A beta version of the website where people can apply for the forgiveness went live on Friday, and Secretary Cardona said more than 8 million Americans applied over the weekend.

AP/Susan Walsh
President Biden and the education secretary, Miguel Cardona, at the White House. AP/Susan Walsh

Ignoring multiple lawsuits challenging the legality of the student loan forgiveness program and protests about executive overreach, President Biden on Monday announced that his education department would begin accepting applications from borrowers seeking relief under his initiative.

Mr. Biden said the program fulfills a promise he made on the campaign trail in 2020 and will help millions of Americans recover from the “once in a lifetime pandemic.” He called critics of his initiative in Congress “hypocrites” for voting for tax cuts during the Trump era and Covid-relief handouts during the pandemic but opposing his bailout of student loan borrowers.    

“Republican members of Congress and Republican governors are trying to do everything they can to deny this relief, even to their own constituents,” Mr. Biden said. “Their outrage is wrong, and it’s hypocritical.”

A beta version of the website where people can apply for the forgiveness went live on Friday, and the education secretary, Miguel Cardona, said more than 8 million Americans applied over the weekend. The website will be accepting new applications through the end of 2023, and paper applications will also become available soon.

Mr. Biden’s plan would erase up to $20,000 in student loans for some borrowers and up to $10,000 for everyone earning less than $125,000 a year. 

The Congressional Budget Office has predicted that Mr.
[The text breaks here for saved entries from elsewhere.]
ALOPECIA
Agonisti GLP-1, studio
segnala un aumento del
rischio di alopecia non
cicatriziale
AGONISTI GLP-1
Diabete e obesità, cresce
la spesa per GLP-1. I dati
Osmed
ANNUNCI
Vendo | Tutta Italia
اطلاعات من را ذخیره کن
Biden’s plan, which also included an extension of the two-year-old moratorium on payments, will cost as much as $400 billion. Other independent estimates have put the cost much higher — as much as $1 trillion — when changes to the underlying student aid programs are considered along with the loan erasures.

In Monday’s announcement, Mr. Biden called his plan “life-changing” for millions of middle-income Americans. Even progressive critics of the program, however, have conceded that most of its benefits will go to upper-income, college-educated Americans. The plan, they say, amounts to a wealth transfer — to relatively well-off college graduates from working-class Americans.
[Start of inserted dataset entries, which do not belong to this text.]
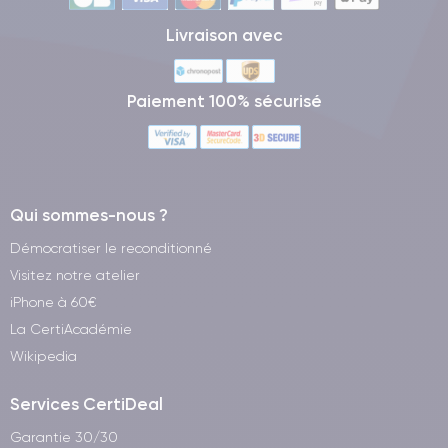
Livraison avec
Paiement 100% sécurisé
Qui sommes-nous ?
Démocratiser le reconditionné
Visitez notre atelier
iPhone à 60€
La CertiAcadémie
Wikipedia
Services CertiDeal
Garantie 30/30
Mr. Biden’s plan has been the subject of lawsuits filed by at least four plaintiffs who have challenged his authority to embark on such a spending spree without congressional authority. The administration says a 2003 law that gave the education department the right to forgive the student loans of service men and women fighting in Iraq and Afghanistan gives it the authority to proceed with the program.

One of those lawsuits has already been dismissed, but administration officials were in federal court in Saint Louis last week defending it against a challenge by six Republican-led states that want an injunction to block implementation of the program. The states claim Mr. Biden’s plan would lead to lost revenues for the states, as well as harm a student loan service provider based in Missouri. The judge, Henry Edward Autrey, told litigants that he would issue a ruling on their plea as soon as possible. 

“The Biden Administration’s executive action to cancel student loan debt was not only unconstitutional, it will unfairly burden working class families and those who chose not to take out loans or have paid them off with even more economic woes,” Missouri’s attorney general, Eric Schmitt, a party to the states’ lawsuit, said. “The Biden Administration’s unlawful edict will only worsen inflation at a time when many Americans are struggling to get by.”

Asked about the legal challenges at Monday’s event, Mr. Biden said he is confident that the program will hold up in court.